In the meantime he planned to apply for a writ for habeas corpus.
Ponzi’s appeal was denied yet again, and he was deported back to his homeland in Italy where he lived for a short while before moving to Brazil. He attempted to find his fortune there but died in poverty there in 1948.
Born into poverty in Ohio in 1838, Victoria Woodhull went on to become one of the most notable—and perhaps most infamous—women of her time. In addition being the first woman to address Congress and the first woman to run for president, Woodhull was also the first woman to open a brokerage on Wall Street when she started Woodhull, Claflin and Co. with her sister Tennessee in 1870. She was an outspoken suffragist, activist and proponent of free love—which in the late 19th century, meant a woman’s freedom to choose whether to remain married, or indeed, whether she wanted to marry at all.
Many of her views were formed as a result of her first marriage– at 15, she married Dr. Canning Woodhull, who was 26, and who turned out to be an alcoholic. She had two children by him, one of whom was severely mentally handicapped. Woodhull attributed his disability to his father’s alcoholism, and was embittered by society’s expectation that she should stay with her husband in spite of it.

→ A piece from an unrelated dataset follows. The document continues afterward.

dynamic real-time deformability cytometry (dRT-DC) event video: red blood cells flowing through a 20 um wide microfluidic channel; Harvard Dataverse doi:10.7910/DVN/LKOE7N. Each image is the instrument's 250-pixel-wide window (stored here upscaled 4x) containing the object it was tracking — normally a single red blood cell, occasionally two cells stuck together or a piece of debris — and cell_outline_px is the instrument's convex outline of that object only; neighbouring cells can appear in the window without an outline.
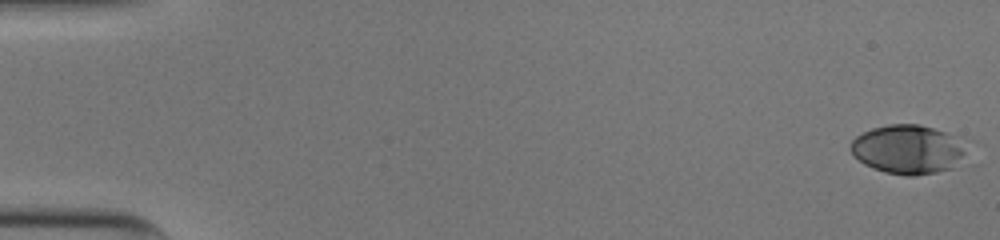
{"species": "human", "species_latin": "Homo sapiens", "temperature_condition": "cold", "stored_images_in_passage": 52, "camera_frame_rate_fps": 3000, "um_per_image_px": 0.085, "donor": {"sex": "male"}, "frame": {"image": 1, "passage_image": 1, "time_ms": 0.0, "image_size_px": [1000, 240], "cell_outline_px": [[976, 140], [948, 168], [936, 172], [916, 176], [904, 176], [884, 172], [872, 168], [864, 164], [848, 148], [852, 140], [856, 136], [872, 128], [888, 124], [920, 124]], "centroid_in_image_um": [77.25, 12.66], "position_along_channel_um": 7.8, "area_um2": 33.76}}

Woodhull and her sister used the proceeds from their very successful brokerage business to publish their radical newspaper, Woodhull and Claflin’s Weekly. In it, they waged war against Victorian morality, and covered many controversial issues that included suffrage, free love, vegetarianism and spiritualism. Part of the driving force behind the newspapers was Woodhull’s second husband, Colonel James Blood.

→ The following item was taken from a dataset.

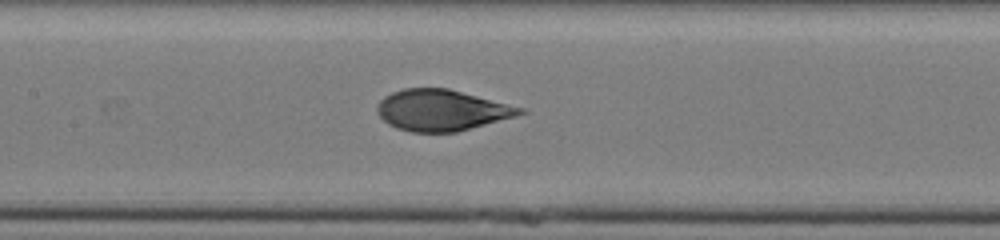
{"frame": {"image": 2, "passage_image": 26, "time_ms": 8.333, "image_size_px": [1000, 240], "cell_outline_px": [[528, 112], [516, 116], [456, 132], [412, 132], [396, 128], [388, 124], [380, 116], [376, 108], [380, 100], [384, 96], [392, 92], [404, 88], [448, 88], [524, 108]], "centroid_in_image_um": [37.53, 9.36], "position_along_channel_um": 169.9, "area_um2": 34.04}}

In 1872, the Weekly broke a story that Henry Ward Beecher, famous minister of Plymouth Church in Brooklyn who had denounced Woodhull’s views on free love, had been having an affair with one of his congregants. Woodhull was arrested later that year for sending obscene materials (her newspaper) through the mail. Beecher was sued by his mistress’ husband in 1875, in a highly-publicized trial that was followed around the country.
Woodhull remained a focus of public attention and controversy until she left the United States in 1877, after divorcing Colonel Blood. She remarried John Biddulph Martin and lived out the rest of her life quietly in England.